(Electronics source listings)
--*--
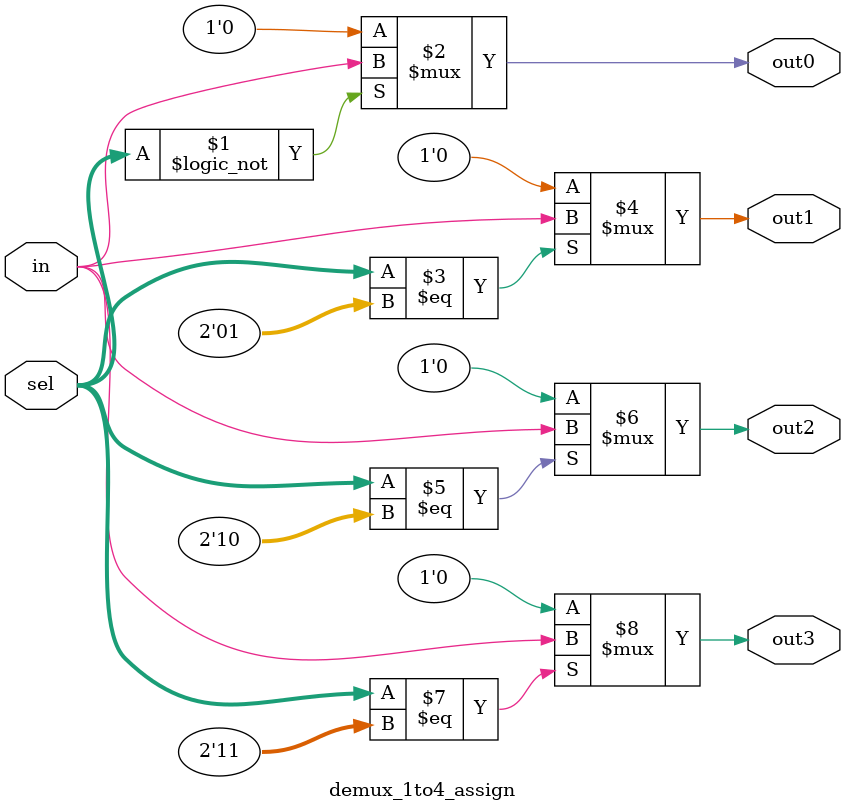
<source format=v>
module demux_1to4_assign (
    input in,           
    input [1:0] sel,    
    output out0,        
    output out1,        
    output out2,        
    output out3         
);

    assign out0 = (sel == 2'b00) ? in : 1'b0;
    assign out1 = (sel == 2'b01) ? in : 1'b0;
    assign out2 = (sel == 2'b10) ? in : 1'b0;
    assign out3 = (sel == 2'b11) ? in : 1'b0;

endmodule
</source>
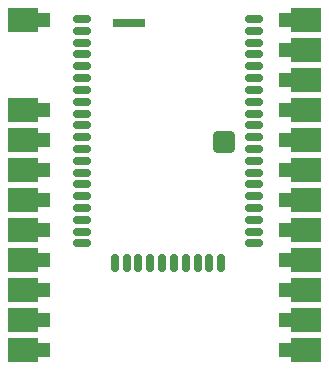
<source format=gbr>
%TF.GenerationSoftware,KiCad,Pcbnew,9.0.1+dfsg-1*%
%TF.CreationDate,2025-05-01T10:59:25+02:00*%
%TF.ProjectId,bluetooth,626c7565-746f-46f7-9468-2e6b69636164,rev?*%
%TF.SameCoordinates,Original*%
%TF.FileFunction,Soldermask,Top*%
%TF.FilePolarity,Negative*%
%FSLAX46Y46*%
G04 Gerber Fmt 4.6, Leading zero omitted, Abs format (unit mm)*
G04 Created by KiCad (PCBNEW 9.0.1+dfsg-1) date 2025-05-01 10:59:25*
%MOMM*%
%LPD*%
G01*
G04 APERTURE LIST*
G04 Aperture macros list*
%AMRoundRect*
0 Rectangle with rounded corners*
0 $1 Rounding radius*
0 $2 $3 $4 $5 $6 $7 $8 $9 X,Y pos of 4 corners*
0 Add a 4 corners polygon primitive as box body*
4,1,4,$2,$3,$4,$5,$6,$7,$8,$9,$2,$3,0*
0 Add four circle primitives for the rounded corners*
1,1,$1+$1,$2,$3*
1,1,$1+$1,$4,$5*
1,1,$1+$1,$6,$7*
1,1,$1+$1,$8,$9*
0 Add four rect primitives between the rounded corners*
20,1,$1+$1,$2,$3,$4,$5,0*
20,1,$1+$1,$4,$5,$6,$7,0*
20,1,$1+$1,$6,$7,$8,$9,0*
20,1,$1+$1,$8,$9,$2,$3,0*%
G04 Aperture macros list end*
%ADD10RoundRect,0.150000X-0.600000X-0.150000X0.600000X-0.150000X0.600000X0.150000X-0.600000X0.150000X0*%
%ADD11RoundRect,0.150000X-0.150000X-0.600000X0.150000X-0.600000X0.150000X0.600000X-0.150000X0.600000X0*%
%ADD12RoundRect,0.250000X-0.640000X-0.640000X0.640000X-0.640000X0.640000X0.640000X-0.640000X0.640000X0*%
%ADD13RoundRect,0.190000X-1.205000X-0.190000X1.205000X-0.190000X1.205000X0.190000X-1.205000X0.190000X0*%
%ADD14R,2.540000X2.000000*%
%ADD15RoundRect,0.250000X0.375000X0.375000X-0.375000X0.375000X-0.375000X-0.375000X0.375000X-0.375000X0*%
G04 APERTURE END LIST*
D10*
%TO.C,U1*%
X102010000Y-57550000D03*
X102010000Y-58550000D03*
X102010000Y-59550000D03*
X102010000Y-60550000D03*
X102010000Y-61550000D03*
X102010000Y-62550000D03*
X102010000Y-63550000D03*
X102010000Y-64550000D03*
X102010000Y-65550000D03*
X102010000Y-66550000D03*
X102010000Y-67550000D03*
X102010000Y-68550000D03*
X102010000Y-69550000D03*
X102010000Y-70550000D03*
X102010000Y-71550000D03*
X102010000Y-72550000D03*
X102010000Y-73550000D03*
X102010000Y-74550000D03*
X102010000Y-75550000D03*
X102010000Y-76550000D03*
D11*
X104760000Y-78200000D03*
X105760000Y-78200000D03*
X106760000Y-78200000D03*
X107760000Y-78200000D03*
X108760000Y-78200000D03*
X109760000Y-78200000D03*
X110760000Y-78200000D03*
X111760000Y-78200000D03*
X112760000Y-78200000D03*
X113760000Y-78200000D03*
D10*
X116510000Y-76550000D03*
X116510000Y-75550000D03*
X116510000Y-74550000D03*
X116510000Y-73550000D03*
X116510000Y-72550000D03*
X116510000Y-71550000D03*
X116510000Y-70550000D03*
X116510000Y-69550000D03*
X116510000Y-68550000D03*
X116510000Y-67550000D03*
X116510000Y-66550000D03*
X116510000Y-65550000D03*
X116510000Y-64550000D03*
X116510000Y-63550000D03*
X116510000Y-62550000D03*
X116510000Y-61550000D03*
X116510000Y-60550000D03*
X116510000Y-59550000D03*
X116510000Y-58550000D03*
X116510000Y-57550000D03*
D12*
X114030000Y-67980000D03*
D13*
X105970000Y-57870000D03*
%TD*%
D14*
%TO.C,M1*%
X96969000Y-57658000D03*
D15*
X98669000Y-57658000D03*
D14*
X96969000Y-65278000D03*
D15*
X98669000Y-65278000D03*
D14*
X96969000Y-67818000D03*
D15*
X98669000Y-67818000D03*
D14*
X96969000Y-70358000D03*
D15*
X98669000Y-70358000D03*
D14*
X96969000Y-72898000D03*
D15*
X98669000Y-72898000D03*
D14*
X96969000Y-75438000D03*
D15*
X98669000Y-75438000D03*
D14*
X96969000Y-77978000D03*
D15*
X98669000Y-77978000D03*
D14*
X96969000Y-80518000D03*
D15*
X98669000Y-80518000D03*
D14*
X96969000Y-83058000D03*
D15*
X98669000Y-83058000D03*
D14*
X96969000Y-85598000D03*
D15*
X98669000Y-85598000D03*
X119269000Y-57658000D03*
D14*
X120969000Y-57658000D03*
D15*
X119269000Y-60198000D03*
D14*
X120969000Y-60198000D03*
D15*
X119269000Y-62738000D03*
D14*
X120969000Y-62738000D03*
D15*
X119269000Y-65278000D03*
D14*
X120969000Y-65278000D03*
D15*
X119269000Y-67818000D03*
D14*
X120969000Y-67818000D03*
D15*
X119269000Y-70358000D03*
D14*
X120969000Y-70358000D03*
D15*
X119269000Y-72898000D03*
D14*
X120969000Y-72898000D03*
D15*
X119269000Y-75438000D03*
D14*
X120969000Y-75438000D03*
D15*
X119269000Y-77978000D03*
D14*
X120969000Y-77978000D03*
D15*
X119269000Y-80518000D03*
D14*
X120969000Y-80518000D03*
D15*
X119269000Y-83058000D03*
D14*
X120969000Y-83058000D03*
D15*
X119269000Y-85598000D03*
D14*
X120969000Y-85598000D03*
%TD*%
M02*

</source>
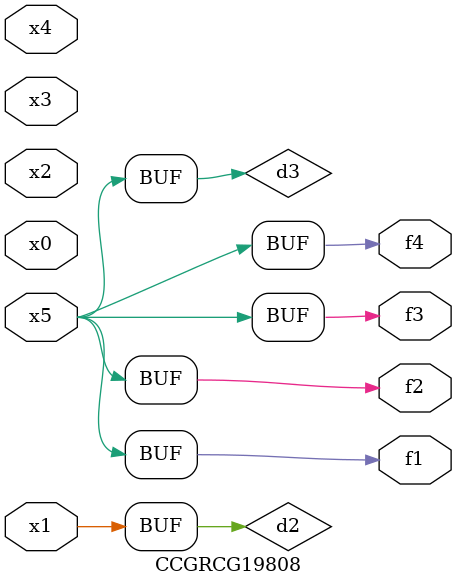
<source format=v>
module CCGRCG19808(
	input x0, x1, x2, x3, x4, x5,
	output f1, f2, f3, f4
);

	wire d1, d2, d3;

	not (d1, x5);
	or (d2, x1);
	xnor (d3, d1);
	assign f1 = d3;
	assign f2 = d3;
	assign f3 = d3;
	assign f4 = d3;
endmodule

</source>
--*--
# Directive:
Set down all of the entries exactly as they appear, but keep the images out.

# Response to the task:
<source format=v>
module demux_1to4_assign (
    input in,           
    input [1:0] sel,    
    output out0,        
    output out1,        
    output out2,        
    output out3         
);

    assign out0 = (sel == 2'b00) ? in : 1'b0;
    assign out1 = (sel == 2'b01) ? in : 1'b0;
    assign out2 = (sel == 2'b10) ? in : 1'b0;
    assign out3 = (sel == 2'b11) ? in : 1'b0;

endmodule
</source>
<source format=gbr>
%TF.GenerationSoftware,KiCad,Pcbnew,9.0.1+dfsg-1*%
%TF.CreationDate,2025-05-01T10:59:25+02:00*%
%TF.ProjectId,bluetooth,626c7565-746f-46f7-9468-2e6b69636164,rev?*%
%TF.SameCoordinates,Original*%
%TF.FileFunction,Soldermask,Top*%
%TF.FilePolarity,Negative*%
%FSLAX46Y46*%
G04 Gerber Fmt 4.6, Leading zero omitted, Abs format (unit mm)*
G04 Created by KiCad (PCBNEW 9.0.1+dfsg-1) date 2025-05-01 10:59:25*
%MOMM*%
%LPD*%
G01*
G04 APERTURE LIST*
G04 Aperture macros list*
%AMRoundRect*
0 Rectangle with rounded corners*
0 $1 Rounding radius*
0 $2 $3 $4 $5 $6 $7 $8 $9 X,Y pos of 4 corners*
0 Add a 4 corners polygon primitive as box body*
4,1,4,$2,$3,$4,$5,$6,$7,$8,$9,$2,$3,0*
0 Add four circle primitives for the rounded corners*
1,1,$1+$1,$2,$3*
1,1,$1+$1,$4,$5*
1,1,$1+$1,$6,$7*
1,1,$1+$1,$8,$9*
0 Add four rect primitives between the rounded corners*
20,1,$1+$1,$2,$3,$4,$5,0*
20,1,$1+$1,$4,$5,$6,$7,0*
20,1,$1+$1,$6,$7,$8,$9,0*
20,1,$1+$1,$8,$9,$2,$3,0*%
G04 Aperture macros list end*
%ADD10RoundRect,0.150000X-0.600000X-0.150000X0.600000X-0.150000X0.600000X0.150000X-0.600000X0.150000X0*%
%ADD11RoundRect,0.150000X-0.150000X-0.600000X0.150000X-0.600000X0.150000X0.600000X-0.150000X0.600000X0*%
%ADD12RoundRect,0.250000X-0.640000X-0.640000X0.640000X-0.640000X0.640000X0.640000X-0.640000X0.640000X0*%
%ADD13RoundRect,0.190000X-1.205000X-0.190000X1.205000X-0.190000X1.205000X0.190000X-1.205000X0.190000X0*%
%ADD14R,2.540000X2.000000*%
%ADD15RoundRect,0.250000X0.375000X0.375000X-0.375000X0.375000X-0.375000X-0.375000X0.375000X-0.375000X0*%
G04 APERTURE END LIST*
D10*
%TO.C,U1*%
X102010000Y-57550000D03*
X102010000Y-58550000D03*
X102010000Y-59550000D03*
X102010000Y-60550000D03*
X102010000Y-61550000D03*
X102010000Y-62550000D03*
X102010000Y-63550000D03*
X102010000Y-64550000D03*
X102010000Y-65550000D03*
X102010000Y-66550000D03*
X102010000Y-67550000D03*
X102010000Y-68550000D03*
X102010000Y-69550000D03*
X102010000Y-70550000D03*
X102010000Y-71550000D03*
X102010000Y-72550000D03*
X102010000Y-73550000D03*
X102010000Y-74550000D03*
X102010000Y-75550000D03*
X102010000Y-76550000D03*
D11*
X104760000Y-78200000D03*
X105760000Y-78200000D03*
X106760000Y-78200000D03*
X107760000Y-78200000D03*
X108760000Y-78200000D03*
X109760000Y-78200000D03*
X110760000Y-78200000D03*
X111760000Y-78200000D03*
X112760000Y-78200000D03*
X113760000Y-78200000D03*
D10*
X116510000Y-76550000D03*
X116510000Y-75550000D03*
X116510000Y-74550000D03*
X116510000Y-73550000D03*
X116510000Y-72550000D03*
X116510000Y-71550000D03*
X116510000Y-70550000D03*
X116510000Y-69550000D03*
X116510000Y-68550000D03*
X116510000Y-67550000D03*
X116510000Y-66550000D03*
X116510000Y-65550000D03*
X116510000Y-64550000D03*
X116510000Y-63550000D03*
X116510000Y-62550000D03*
X116510000Y-61550000D03*
X116510000Y-60550000D03*
X116510000Y-59550000D03*
X116510000Y-58550000D03*
X116510000Y-57550000D03*
D12*
X114030000Y-67980000D03*
D13*
X105970000Y-57870000D03*
%TD*%
D14*
%TO.C,M1*%
X96969000Y-57658000D03*
D15*
X98669000Y-57658000D03*
D14*
X96969000Y-65278000D03*
D15*
X98669000Y-65278000D03*
D14*
X96969000Y-67818000D03*
D15*
X98669000Y-67818000D03*
D14*
X96969000Y-70358000D03*
D15*
X98669000Y-70358000D03*
D14*
X96969000Y-72898000D03*
D15*
X98669000Y-72898000D03*
D14*
X96969000Y-75438000D03*
D15*
X98669000Y-75438000D03*
D14*
X96969000Y-77978000D03*
D15*
X98669000Y-77978000D03*
D14*
X96969000Y-80518000D03*
D15*
X98669000Y-80518000D03*
D14*
X96969000Y-83058000D03*
D15*
X98669000Y-83058000D03*
D14*
X96969000Y-85598000D03*
D15*
X98669000Y-85598000D03*
X119269000Y-57658000D03*
D14*
X120969000Y-57658000D03*
D15*
X119269000Y-60198000D03*
D14*
X120969000Y-60198000D03*
D15*
X119269000Y-62738000D03*
D14*
X120969000Y-62738000D03*
D15*
X119269000Y-65278000D03*
D14*
X120969000Y-65278000D03*
D15*
X119269000Y-67818000D03*
D14*
X120969000Y-67818000D03*
D15*
X119269000Y-70358000D03*
D14*
X120969000Y-70358000D03*
D15*
X119269000Y-72898000D03*
D14*
X120969000Y-72898000D03*
D15*
X119269000Y-75438000D03*
D14*
X120969000Y-75438000D03*
D15*
X119269000Y-77978000D03*
D14*
X120969000Y-77978000D03*
D15*
X119269000Y-80518000D03*
D14*
X120969000Y-80518000D03*
D15*
X119269000Y-83058000D03*
D14*
X120969000Y-83058000D03*
D15*
X119269000Y-85598000D03*
D14*
X120969000Y-85598000D03*
%TD*%
M02*

</source>
<source format=v>
module CCGRCG19808(
	input x0, x1, x2, x3, x4, x5,
	output f1, f2, f3, f4
);

	wire d1, d2, d3;

	not (d1, x5);
	or (d2, x1);
	xnor (d3, d1);
	assign f1 = d3;
	assign f2 = d3;
	assign f3 = d3;
	assign f4 = d3;
endmodule

</source>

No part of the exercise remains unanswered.